Oral Health and It’s Relation to Depression

Depressed PersonDepression is one of the most diagnosed mental health disorders in the United States today, impacting as many as 14.8 million American adults. It can be a debilitating illness, affecting your ability to perform daily tasks and negatively impacting your quality of life. There are a number of ways oral health may be connected to our mental health, according to a myriad of studies. Periodontal disease has been associated with some mental health disorders, particularly clinical depression.

Why You Do Not Want to Get Gum Disease

A 2010 study found significant associations between oral health, depression and quality of life. The link between the two may be multi-faceted. First, depression can lead to teeth clenching and grinding, which can increase the risk for periodontal disease. Depression also increases levels of the stress hormone cortisol in the body, which could in turn create a ripe environment in the mouth for periodontal disease.

On the flip side, if you do acquire gingivitis (a result of too much bacteria in the gums. It is less severe than periodontitis; however, gingivitis can be a prerequisite to the disease, if not treated properly), it surely will give the person an uncomfortable feeling. If he/she is already in a negative mental state,and you acquire periodontal disease, you could easily fall into depression.

Consequences of Depression

This feeling of gloominess can suppress the immune system, which may make it hard for your body to fight off bacteria in the mouth (and anywhere else in the body) which can subsequently result in infection.

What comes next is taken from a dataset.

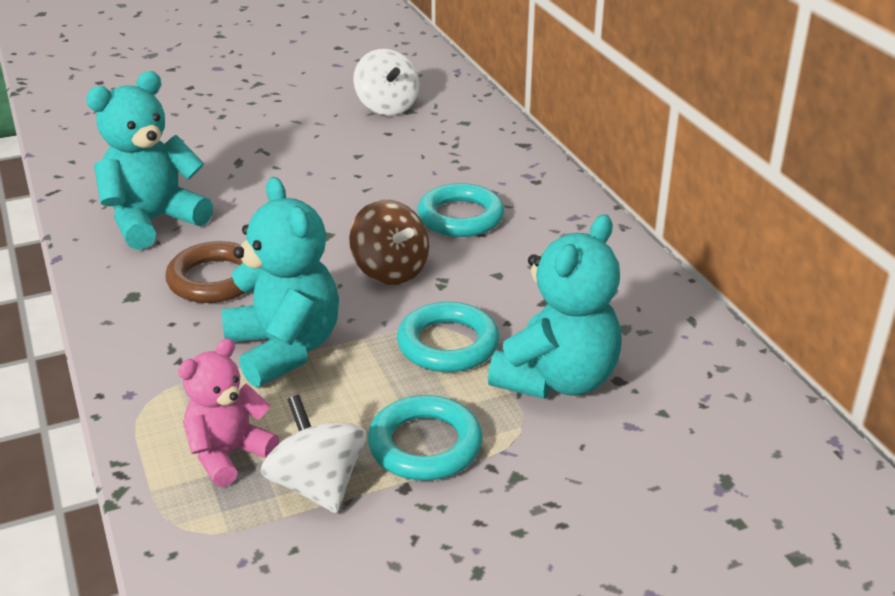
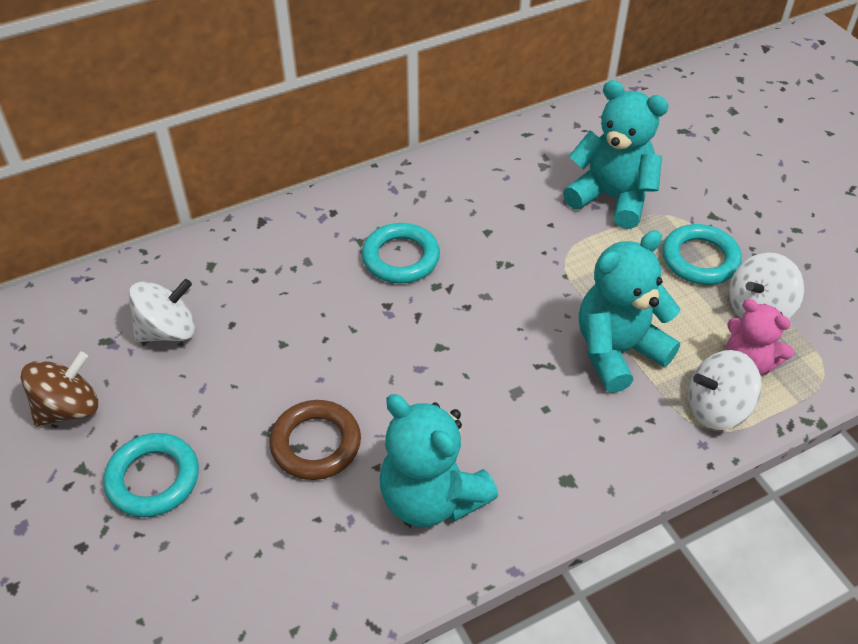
camera: 95 degrees left, 15 degrees up
brown ring [165,241,245,303] -> brown ring moved to [269,400,361,480]
brown spinning top [349,200,429,285] -> brown spinning top moved to [20,352,98,426]
turquoise ring [397,302,500,372] -> turquoise ring moved to [103,433,199,517]
none -> white spinning top [688,350,762,430]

Consequences of depression can be poor eating habits that can directly impact the health of your entire body, including your teeth and gums. At the same time, the symptoms associated with depression like sadness, fatigue and loss of motivation could affect how well you care for your teeth, which could lead to periodontal disease over time. Even the medications used to treat depression can dry out the mouth and consequently, less saliva (a bacteria fighter) will result reduced protection for your teeth and gums. This is why people with chronically dry mouths tend to have a higher incidence of periodontal disease.

Because there is such a compelling link between oral and mental illness, you should share your medical history with your dental provider to ensure you are receiving the oral care you need the most. A healthy smile does much more than enhance your appearance and increase your self-confidence. It will make you feel better as well and the healthy habits you use to retain that bright smile may also benefit your body and mind in a myriad of ways. One tip for maintaining oral health is to start young, so if you have children, get them in the habit of brushing and flossing early. If you find yourself in a depressing situation or in the group that is prone to depression, why complicate it with poor oral health?

Bottom line: Oral hygiene is an important part of any healthy regimen, both now and in the future.